#### WORK ITEM
Provide the number of lines in the entries below containing "also", with no further words.

(Dataset items)
━━━━━━━━━━━━━━━━━━━━━━━━━━━━━━

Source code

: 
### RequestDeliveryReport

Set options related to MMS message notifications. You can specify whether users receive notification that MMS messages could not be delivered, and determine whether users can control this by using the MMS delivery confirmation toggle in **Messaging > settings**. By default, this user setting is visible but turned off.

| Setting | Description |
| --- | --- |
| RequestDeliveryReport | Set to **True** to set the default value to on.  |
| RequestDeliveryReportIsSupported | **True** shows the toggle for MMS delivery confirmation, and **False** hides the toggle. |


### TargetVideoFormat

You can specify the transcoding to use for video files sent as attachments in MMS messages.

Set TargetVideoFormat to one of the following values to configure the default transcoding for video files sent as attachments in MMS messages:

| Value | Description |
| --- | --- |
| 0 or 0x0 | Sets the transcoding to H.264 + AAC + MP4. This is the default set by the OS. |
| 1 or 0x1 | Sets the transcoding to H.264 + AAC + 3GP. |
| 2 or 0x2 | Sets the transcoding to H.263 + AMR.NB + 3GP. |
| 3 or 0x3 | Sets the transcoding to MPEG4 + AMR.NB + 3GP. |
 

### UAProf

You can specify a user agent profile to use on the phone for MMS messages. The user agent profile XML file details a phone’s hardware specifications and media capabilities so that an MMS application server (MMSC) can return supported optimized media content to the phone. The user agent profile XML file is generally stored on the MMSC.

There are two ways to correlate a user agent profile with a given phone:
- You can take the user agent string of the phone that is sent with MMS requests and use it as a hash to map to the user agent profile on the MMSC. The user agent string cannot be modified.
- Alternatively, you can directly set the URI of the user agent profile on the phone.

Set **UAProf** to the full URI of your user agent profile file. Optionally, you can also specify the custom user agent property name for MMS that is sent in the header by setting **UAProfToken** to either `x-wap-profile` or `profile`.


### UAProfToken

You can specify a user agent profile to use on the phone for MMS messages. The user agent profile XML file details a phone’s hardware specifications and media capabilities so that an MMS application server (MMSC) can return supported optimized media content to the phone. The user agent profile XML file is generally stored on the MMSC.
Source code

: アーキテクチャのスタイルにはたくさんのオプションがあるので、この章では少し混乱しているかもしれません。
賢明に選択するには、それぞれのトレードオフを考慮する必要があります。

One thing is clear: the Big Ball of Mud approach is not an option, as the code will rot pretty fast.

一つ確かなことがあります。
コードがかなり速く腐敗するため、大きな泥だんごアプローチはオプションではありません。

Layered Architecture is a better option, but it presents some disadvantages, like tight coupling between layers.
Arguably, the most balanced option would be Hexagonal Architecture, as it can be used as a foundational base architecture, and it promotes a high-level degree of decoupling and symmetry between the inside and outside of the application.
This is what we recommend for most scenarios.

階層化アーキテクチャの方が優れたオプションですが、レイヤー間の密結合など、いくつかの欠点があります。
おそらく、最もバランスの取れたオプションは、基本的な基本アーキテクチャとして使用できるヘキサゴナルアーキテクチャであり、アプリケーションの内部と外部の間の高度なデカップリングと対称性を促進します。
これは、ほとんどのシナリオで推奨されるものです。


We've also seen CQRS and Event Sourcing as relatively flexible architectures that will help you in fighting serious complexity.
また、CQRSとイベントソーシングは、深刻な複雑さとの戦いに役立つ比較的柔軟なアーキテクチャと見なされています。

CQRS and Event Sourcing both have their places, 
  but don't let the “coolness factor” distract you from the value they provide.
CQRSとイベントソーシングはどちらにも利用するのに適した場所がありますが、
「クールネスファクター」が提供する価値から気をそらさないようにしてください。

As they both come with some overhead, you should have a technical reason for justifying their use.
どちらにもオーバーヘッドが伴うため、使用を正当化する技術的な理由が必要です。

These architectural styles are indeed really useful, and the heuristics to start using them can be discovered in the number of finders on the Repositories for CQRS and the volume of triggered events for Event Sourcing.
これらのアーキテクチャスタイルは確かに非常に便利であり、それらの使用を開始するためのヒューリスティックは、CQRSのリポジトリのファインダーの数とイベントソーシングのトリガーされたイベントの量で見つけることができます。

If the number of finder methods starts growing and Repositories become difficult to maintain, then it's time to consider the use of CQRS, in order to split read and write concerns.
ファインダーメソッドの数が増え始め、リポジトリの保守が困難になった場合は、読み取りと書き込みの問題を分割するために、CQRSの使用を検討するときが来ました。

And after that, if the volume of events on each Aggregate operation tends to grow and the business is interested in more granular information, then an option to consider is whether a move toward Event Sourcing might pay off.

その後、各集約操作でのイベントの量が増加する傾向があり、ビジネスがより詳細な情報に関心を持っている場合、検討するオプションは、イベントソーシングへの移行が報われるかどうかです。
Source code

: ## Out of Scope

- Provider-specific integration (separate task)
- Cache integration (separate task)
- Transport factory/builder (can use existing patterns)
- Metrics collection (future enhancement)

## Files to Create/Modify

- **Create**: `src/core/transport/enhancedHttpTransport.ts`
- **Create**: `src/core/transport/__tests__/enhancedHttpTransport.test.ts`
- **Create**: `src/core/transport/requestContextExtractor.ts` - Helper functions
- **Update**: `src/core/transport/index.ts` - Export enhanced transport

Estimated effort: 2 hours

━━━━━━━━━━━━━━━━━━━━━━━━━━━━━━

#### SOLUTION TO THE PROBLEM
2